Problems to work on ::
- a) According to the SQL injection thread, which cursor subclass makes the Python connector keep query parameters separate from the SQL query?
- b) From the SQL injection thread, extract the passage that opens with the words "cursor = connection.cursor( buffered" and closes with "an SQL expression).".

What is the best way to sanitize a SQL to prevent injection when using python? I'm using mysql-connector. I have read that I should use a structure similar to:
import mysql.connector
connection = mysql.connector.connect(host="", port="", user="", password="", database="")
cursor = connection.cursor( buffered = True )
sql = "INSERT INTO mytable (column1, column2) VALUES (%s, %s)"
val = (myvalue1, myvalue2)
cursor.execute(sql, val)
connection.commit()
However, I don't understand why this can prevent an injection. Is this sufficient? A user could introduce me anything on myvalue1 or myvalue2, even if it is not suposed to. Is there any useful library?
SQL injection works when untrusted input is interpolated into an SQL query and the input contains characters that change the syntax of the query.
Query parameters are kept separate from the SQL query, never interpolated into it. The values of the parameters are combined with the SQL query after it is parsed, so there is no longer any opportunity to change the syntax. The parameter is guaranteed to be treated as a single scalar value (i.e. as if it's just a string literal in an SQL expression).
This is the way the Python connector works if you use the MySQLCursorPrepared
cursor subclass. See https://dev.mysql.com/doc/connector-python/en/connector-python-api-mysqlcursorprepared.html
Otherwise, the Python connector "simulates" prepared queries. It actually does interpolate parameters into the SQL query before it is parsed, but it does so safely, by escaping special characters that would cause SQL injection. It is well-tested so it's reliable.
Both cursor types are used the same way, passing an SQL query string with %s
placeholders, and another argument with a tuple of parameter values. You are using it correctly.
Re comment from @Learningfrommasters:
Yes, a string stored in your database can be used unsafely in another SQL query, and cause SQL injection. Some people think that only user input must be treated safely, but this is not true. Any variable should be treated as a query parameter, whether the value for that variable comes from user input, or read from a file, or even pulled out of your own database.
Example: Suppose my name is Bill O'Karwin. It has an apostrophe in it, which you know is a special character to SQL because it terminates a string literal.
If my name were stored in the database and then fetched into an application into a variable userlastname
, then I could search for other people with the same last name:
sql = f"SELECT * FROM Users WHERE lastname = '{userlastname}'"
That is unsafe because the apostrophe would cause SQL injection. Even though the value didn't come directly from user input, it came from my own database.
So use parameters for all variables. Then you don't have to think about whether the source is safe or not.
sql = "SELECT * FROM Users WHERE lastname = %s"
cur.execute(sql, (userlastname,))

Collection entries ::
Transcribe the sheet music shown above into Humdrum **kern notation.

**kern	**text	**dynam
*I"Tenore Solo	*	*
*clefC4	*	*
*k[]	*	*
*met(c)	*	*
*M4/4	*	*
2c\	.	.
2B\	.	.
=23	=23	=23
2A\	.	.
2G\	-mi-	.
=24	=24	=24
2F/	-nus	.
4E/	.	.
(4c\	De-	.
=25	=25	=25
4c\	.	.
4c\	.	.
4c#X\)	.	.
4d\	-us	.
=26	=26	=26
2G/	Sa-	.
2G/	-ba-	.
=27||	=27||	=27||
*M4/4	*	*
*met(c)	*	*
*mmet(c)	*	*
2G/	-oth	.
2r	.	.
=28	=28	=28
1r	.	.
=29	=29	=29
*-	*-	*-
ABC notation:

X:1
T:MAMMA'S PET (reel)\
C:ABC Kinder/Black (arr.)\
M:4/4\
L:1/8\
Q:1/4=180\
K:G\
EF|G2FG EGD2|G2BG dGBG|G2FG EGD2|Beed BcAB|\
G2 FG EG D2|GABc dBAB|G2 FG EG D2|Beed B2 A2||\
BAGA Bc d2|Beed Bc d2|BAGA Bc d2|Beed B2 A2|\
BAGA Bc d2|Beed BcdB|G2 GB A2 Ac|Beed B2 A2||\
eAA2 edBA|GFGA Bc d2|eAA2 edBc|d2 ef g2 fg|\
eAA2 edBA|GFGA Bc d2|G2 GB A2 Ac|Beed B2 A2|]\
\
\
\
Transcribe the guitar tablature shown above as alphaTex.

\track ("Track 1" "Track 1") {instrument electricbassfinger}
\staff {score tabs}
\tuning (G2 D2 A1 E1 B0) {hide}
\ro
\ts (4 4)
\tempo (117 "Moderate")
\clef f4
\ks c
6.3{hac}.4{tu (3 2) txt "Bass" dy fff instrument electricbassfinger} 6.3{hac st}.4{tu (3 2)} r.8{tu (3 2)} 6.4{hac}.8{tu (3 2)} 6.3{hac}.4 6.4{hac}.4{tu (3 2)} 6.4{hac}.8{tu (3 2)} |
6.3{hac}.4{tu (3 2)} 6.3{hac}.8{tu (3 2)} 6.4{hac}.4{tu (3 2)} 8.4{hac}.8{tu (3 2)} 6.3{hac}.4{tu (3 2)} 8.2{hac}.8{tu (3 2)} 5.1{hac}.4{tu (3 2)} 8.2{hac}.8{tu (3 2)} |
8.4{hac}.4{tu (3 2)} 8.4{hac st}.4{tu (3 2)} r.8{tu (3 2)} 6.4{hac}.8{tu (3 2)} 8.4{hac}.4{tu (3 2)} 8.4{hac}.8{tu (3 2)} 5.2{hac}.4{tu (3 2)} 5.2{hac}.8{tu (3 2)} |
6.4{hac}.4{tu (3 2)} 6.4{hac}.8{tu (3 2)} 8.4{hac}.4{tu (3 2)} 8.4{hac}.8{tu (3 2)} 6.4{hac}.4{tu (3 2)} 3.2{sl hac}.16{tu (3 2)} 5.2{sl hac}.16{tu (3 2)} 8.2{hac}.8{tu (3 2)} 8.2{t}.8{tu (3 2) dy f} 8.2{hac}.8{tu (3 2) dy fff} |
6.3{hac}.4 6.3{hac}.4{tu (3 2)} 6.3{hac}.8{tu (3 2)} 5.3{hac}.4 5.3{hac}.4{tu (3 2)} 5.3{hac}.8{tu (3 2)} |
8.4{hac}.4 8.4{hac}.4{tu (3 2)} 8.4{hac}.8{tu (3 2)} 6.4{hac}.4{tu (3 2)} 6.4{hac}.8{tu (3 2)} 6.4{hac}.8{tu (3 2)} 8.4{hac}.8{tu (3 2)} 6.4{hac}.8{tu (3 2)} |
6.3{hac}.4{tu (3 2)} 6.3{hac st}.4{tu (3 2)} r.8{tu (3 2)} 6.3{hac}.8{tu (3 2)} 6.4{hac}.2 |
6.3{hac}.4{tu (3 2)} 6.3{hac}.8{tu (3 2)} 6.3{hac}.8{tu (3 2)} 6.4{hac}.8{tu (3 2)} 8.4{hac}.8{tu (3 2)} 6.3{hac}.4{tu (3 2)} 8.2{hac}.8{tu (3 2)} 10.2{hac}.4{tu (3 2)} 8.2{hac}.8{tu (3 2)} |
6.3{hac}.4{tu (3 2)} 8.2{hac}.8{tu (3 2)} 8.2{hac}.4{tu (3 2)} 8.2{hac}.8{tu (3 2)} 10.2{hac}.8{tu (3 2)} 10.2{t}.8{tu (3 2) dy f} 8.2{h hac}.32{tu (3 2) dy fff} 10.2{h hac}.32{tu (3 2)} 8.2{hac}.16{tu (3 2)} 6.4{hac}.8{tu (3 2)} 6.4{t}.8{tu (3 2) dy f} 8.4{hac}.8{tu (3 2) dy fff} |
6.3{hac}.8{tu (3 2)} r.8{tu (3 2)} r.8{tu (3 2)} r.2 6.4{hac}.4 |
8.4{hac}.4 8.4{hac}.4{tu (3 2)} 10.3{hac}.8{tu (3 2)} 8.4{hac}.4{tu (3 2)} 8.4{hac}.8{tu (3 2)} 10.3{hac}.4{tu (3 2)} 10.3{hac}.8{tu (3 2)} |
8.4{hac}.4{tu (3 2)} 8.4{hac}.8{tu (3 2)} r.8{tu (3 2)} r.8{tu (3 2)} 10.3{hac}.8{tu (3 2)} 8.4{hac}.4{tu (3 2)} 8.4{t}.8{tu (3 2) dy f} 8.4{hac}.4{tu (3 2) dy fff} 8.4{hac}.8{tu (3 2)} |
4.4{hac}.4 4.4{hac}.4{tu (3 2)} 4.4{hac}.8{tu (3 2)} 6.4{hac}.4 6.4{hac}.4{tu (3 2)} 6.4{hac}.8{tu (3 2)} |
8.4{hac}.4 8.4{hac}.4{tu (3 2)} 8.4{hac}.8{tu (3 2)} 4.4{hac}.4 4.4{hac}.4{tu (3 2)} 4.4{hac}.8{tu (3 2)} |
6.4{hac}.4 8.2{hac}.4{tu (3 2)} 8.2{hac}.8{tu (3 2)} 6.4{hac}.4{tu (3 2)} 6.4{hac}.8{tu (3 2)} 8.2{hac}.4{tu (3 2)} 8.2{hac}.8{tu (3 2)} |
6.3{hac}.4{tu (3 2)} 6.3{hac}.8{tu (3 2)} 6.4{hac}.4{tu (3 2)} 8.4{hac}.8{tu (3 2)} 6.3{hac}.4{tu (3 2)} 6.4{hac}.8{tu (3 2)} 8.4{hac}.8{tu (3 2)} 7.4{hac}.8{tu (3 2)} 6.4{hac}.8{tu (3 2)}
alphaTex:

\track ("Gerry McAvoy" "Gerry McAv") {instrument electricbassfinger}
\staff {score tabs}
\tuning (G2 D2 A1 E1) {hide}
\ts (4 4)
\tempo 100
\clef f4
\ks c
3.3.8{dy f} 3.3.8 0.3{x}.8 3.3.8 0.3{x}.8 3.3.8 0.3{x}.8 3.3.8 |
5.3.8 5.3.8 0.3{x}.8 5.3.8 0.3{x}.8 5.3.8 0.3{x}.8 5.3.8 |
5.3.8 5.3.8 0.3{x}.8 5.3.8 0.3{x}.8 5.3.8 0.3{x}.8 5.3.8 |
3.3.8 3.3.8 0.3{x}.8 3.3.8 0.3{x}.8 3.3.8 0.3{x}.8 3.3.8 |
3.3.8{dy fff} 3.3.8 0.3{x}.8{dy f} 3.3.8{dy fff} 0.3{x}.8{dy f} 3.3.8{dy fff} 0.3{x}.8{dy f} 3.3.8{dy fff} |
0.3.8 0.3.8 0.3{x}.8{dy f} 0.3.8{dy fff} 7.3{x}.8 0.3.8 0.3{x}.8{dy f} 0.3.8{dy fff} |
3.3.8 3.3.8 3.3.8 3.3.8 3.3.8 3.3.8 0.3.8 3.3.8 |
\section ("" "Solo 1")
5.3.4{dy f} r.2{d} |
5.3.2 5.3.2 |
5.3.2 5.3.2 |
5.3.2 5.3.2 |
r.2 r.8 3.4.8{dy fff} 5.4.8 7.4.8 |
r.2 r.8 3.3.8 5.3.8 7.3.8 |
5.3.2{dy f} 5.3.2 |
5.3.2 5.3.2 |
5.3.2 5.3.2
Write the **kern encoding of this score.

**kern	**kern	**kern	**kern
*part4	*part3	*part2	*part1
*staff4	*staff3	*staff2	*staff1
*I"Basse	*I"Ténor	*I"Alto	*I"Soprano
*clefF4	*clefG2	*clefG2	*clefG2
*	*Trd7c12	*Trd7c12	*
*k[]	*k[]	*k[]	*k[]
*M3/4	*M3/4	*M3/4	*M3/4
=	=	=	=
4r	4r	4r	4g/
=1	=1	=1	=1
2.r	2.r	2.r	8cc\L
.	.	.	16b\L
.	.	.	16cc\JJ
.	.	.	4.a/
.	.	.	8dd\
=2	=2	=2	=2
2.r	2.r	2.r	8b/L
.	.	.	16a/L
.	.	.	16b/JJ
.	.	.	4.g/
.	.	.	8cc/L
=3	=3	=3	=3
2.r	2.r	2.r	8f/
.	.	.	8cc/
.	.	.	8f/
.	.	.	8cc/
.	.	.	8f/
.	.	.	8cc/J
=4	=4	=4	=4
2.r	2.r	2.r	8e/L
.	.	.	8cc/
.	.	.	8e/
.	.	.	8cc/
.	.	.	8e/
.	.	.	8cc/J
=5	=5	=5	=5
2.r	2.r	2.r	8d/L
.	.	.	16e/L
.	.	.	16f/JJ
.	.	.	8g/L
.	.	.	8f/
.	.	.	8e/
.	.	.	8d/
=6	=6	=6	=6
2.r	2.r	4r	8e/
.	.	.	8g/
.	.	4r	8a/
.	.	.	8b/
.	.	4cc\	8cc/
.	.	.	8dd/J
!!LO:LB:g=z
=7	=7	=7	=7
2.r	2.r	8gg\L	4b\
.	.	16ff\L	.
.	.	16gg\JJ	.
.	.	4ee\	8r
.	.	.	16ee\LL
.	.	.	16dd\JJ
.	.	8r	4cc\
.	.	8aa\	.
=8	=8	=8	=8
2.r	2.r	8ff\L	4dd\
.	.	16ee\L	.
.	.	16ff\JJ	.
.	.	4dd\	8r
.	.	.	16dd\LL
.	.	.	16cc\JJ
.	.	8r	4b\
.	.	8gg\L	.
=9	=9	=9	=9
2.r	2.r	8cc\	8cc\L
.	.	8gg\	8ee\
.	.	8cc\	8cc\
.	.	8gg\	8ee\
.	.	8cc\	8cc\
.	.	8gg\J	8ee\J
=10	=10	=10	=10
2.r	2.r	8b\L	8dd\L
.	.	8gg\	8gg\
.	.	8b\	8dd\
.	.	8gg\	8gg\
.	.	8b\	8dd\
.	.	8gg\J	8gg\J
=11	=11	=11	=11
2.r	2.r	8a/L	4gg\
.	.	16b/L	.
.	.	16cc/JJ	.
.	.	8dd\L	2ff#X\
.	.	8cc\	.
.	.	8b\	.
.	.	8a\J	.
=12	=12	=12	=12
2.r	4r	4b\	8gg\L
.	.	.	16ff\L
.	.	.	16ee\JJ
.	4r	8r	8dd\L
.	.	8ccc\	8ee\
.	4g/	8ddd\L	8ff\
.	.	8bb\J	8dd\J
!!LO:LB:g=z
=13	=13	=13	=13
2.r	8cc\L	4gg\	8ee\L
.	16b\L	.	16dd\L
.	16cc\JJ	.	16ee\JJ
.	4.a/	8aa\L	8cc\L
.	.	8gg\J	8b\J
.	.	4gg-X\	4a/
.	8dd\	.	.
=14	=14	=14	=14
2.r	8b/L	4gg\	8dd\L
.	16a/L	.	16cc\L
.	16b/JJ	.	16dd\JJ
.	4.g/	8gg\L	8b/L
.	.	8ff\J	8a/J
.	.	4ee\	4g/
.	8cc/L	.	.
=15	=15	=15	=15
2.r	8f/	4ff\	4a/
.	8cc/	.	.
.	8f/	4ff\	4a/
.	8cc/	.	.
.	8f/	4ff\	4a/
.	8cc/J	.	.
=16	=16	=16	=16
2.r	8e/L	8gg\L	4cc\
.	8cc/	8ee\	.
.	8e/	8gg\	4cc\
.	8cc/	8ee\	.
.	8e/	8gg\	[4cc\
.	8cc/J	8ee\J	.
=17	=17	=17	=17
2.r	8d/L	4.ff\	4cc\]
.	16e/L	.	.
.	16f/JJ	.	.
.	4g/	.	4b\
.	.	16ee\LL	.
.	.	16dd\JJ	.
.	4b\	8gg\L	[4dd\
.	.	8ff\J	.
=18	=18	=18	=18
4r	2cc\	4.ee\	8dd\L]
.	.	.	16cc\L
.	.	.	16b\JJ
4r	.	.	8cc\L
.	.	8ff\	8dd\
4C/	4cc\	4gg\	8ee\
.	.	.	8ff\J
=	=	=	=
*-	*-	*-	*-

Solutions in order ::
- a) MySQLCursorPrepared

- b)
cursor = connection.cursor( buffered = True )
sql = "INSERT INTO mytable (column1, column2) VALUES (%s, %s)"
val = (myvalue1, myvalue2)
cursor.execute(sql, val)
connection.commit()
However, I don't understand why this can prevent an injection. Is this sufficient? A user could introduce me anything on myvalue1 or myvalue2, even if it is not suposed to. Is there any useful library?
SQL injection works when untrusted input is interpolated into an SQL query and the input contains characters that change the syntax of the query.
Query parameters are kept separate from the SQL query, never interpolated into it. The values of the parameters are combined with the SQL query after it is parsed, so there is no longer any opportunity to change the syntax. The parameter is guaranteed to be treated as a single scalar value (i.e. as if it's just a string literal in an SQL expression).